Вскоре Елизавета II была готова к церемонии миропомазания. Моменты собственно миропомазания, когда архиепископ мажет елеем лоб и верхнюю часть груди Елизаветы, не транслировались по телевидению. Вместо них телезрители увидели атмосферные кадры аббатства с комментариями, в которых объяснялось, как, согласно Первой книге Царств Ветхого Завета, старейшему из известных нам описаний религиозной церемонии коронации, Садок и Натан подобным же образом помазали на царство царя Соломона. Телекамеры снова повернулись к Елизавете, когда она начала получать знаки власти и ответственности, которыми отныне была наделена: державу («Помни, – провозгласил архиепископ, – что весь мир подчиняется власти Христа и Царства Божия»); скипетр с крестом, «знаменующий королевскую власть и справедливость»; скипетр справедливости и милосердия; а также королевский перстень с крестом из сапфиров и рубинов – так называемое Обручальное кольцо Англии.
Затем наступил момент самого коронования, когда архиепископ высоко поднял сверкающую корону святого Эдуарда, Елизавета II склонила голову и… «Когда на ее голову была возложена корона, – писал потом Дермот Морра, один из участников церемонии, стоявших у трона, – то внутреннее ликование, которое исходило от нее, стало почти осязаемым».
До этого момента аристократы группами стояли в центральной части церкви без головных уборов. Теперь все они одновременно надели свои шляпы и короны. «Герцогини, поднимавшие руки над головами, – заметил тогда Генри Ченнон из своей ниши в галерее, – были похожи на лебедей, машущих крыльями». «Боже, храни королеву!» – слышалось со всех сторон. По всему Лондону затрубили трубы, зазвонили церковные колокола, начали салютовать пушки. Внутри аббатства эта какофония соединилась с отголосками древних веков и окутала стропила той дымкой восхищения, о которой писала маленькая принцесса Елизавета. Первым преклонил колено перед своей женой принц Филипп, затем пэры по старшинству – герцоги, маркизы, графы, виконты и бароны – выходили вперед, чтобы под пение хора присягнуть королеве. После причастия (во время которого телевизионщики снова сфокусировались на других целях) королева вышла из аббатства, чтобы встретиться со своим народом.
После коронации двое социологов попытались объяснить, что же все-таки произошло.
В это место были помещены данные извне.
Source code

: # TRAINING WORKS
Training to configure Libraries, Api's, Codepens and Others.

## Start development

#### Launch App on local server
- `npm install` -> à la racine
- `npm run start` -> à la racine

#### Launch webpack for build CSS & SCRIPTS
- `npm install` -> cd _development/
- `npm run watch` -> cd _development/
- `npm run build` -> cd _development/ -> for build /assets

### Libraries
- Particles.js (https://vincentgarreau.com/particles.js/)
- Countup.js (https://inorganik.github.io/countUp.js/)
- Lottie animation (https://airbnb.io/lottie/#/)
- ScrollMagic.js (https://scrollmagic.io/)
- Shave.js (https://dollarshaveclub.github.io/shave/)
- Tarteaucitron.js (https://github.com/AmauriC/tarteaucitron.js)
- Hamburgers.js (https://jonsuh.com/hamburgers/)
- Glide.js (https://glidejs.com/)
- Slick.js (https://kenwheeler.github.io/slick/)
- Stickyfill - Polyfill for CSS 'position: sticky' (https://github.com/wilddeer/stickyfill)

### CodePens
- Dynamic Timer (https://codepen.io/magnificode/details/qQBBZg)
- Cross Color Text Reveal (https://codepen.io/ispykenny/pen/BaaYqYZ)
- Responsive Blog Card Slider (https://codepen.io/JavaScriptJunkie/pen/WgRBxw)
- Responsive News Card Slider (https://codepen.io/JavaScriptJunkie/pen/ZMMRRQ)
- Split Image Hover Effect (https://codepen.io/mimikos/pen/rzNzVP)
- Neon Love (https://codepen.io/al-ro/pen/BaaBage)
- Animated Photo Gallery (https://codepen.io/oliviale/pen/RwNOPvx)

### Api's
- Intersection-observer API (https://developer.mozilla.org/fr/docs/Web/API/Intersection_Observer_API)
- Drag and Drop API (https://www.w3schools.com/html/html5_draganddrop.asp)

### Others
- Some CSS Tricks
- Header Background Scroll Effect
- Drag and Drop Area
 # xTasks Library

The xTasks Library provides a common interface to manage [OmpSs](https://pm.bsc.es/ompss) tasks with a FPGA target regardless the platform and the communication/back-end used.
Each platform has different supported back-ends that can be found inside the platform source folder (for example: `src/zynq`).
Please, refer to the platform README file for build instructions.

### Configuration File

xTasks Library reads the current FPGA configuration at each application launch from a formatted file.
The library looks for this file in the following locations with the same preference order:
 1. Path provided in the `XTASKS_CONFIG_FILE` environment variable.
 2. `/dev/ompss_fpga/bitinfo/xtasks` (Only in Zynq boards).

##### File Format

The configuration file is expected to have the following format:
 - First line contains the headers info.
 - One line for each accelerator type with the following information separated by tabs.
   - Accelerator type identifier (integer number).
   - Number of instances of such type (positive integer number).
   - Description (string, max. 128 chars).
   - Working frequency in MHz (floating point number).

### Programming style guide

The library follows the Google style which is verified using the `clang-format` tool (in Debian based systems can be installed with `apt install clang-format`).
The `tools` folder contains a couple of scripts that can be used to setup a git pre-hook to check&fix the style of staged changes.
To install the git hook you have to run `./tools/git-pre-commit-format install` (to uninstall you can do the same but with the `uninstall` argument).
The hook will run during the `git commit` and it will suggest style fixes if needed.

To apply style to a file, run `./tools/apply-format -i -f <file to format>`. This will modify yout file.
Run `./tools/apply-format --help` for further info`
В номере журнала Sociological Review за декабрь 1953 года была опубликована статья профессора Эдварда Шилза и Майкла Янга, бывшего гражданина США и ученого из Чикагского университета, а впоследствии члена Лейбористской партии, который скептически относился к самому институту монархии. В статье были проанализированы многочисленные, в том числе статистические, данные, относящиеся к году коронации. Анализ показал, что, несмотря на огромное количество людей на улицах, 2 июня в Лондоне было меньше случаев карманных краж, чем в обычный день, а также значительно меньше случаев проникновения в дома со взломом. «Не может существовать общества, – заявляли авторы, цитируя Эмиля Дюркгейма, отца французской социологии, – которое не считает необходимым поддерживать и регулярно подтверждать коллективные чувства и коллективные идеи, обеспечивающие его единство и его особенности». Ученые пришли к выводу, что коронация 1953 года была «именно той церемонией, в которой общество подтверждает моральные ценности, составляющие его как общество».
Некоторые представители образованных слоев общества могли ехидничать над церемонией из-за «антипатии ко всем настроениям и практикам, связанным с религией», а также, возможно, потому что не хотели признавать «существование этих неудобных чувств внутри себя». Но факт остается фактом: «Коронация единовременно и практически для всего общества обеспечивала такой интенсивный контакт с религиозностью, что мы считаем оправданным интерпретировать ее как великий акт национального единения».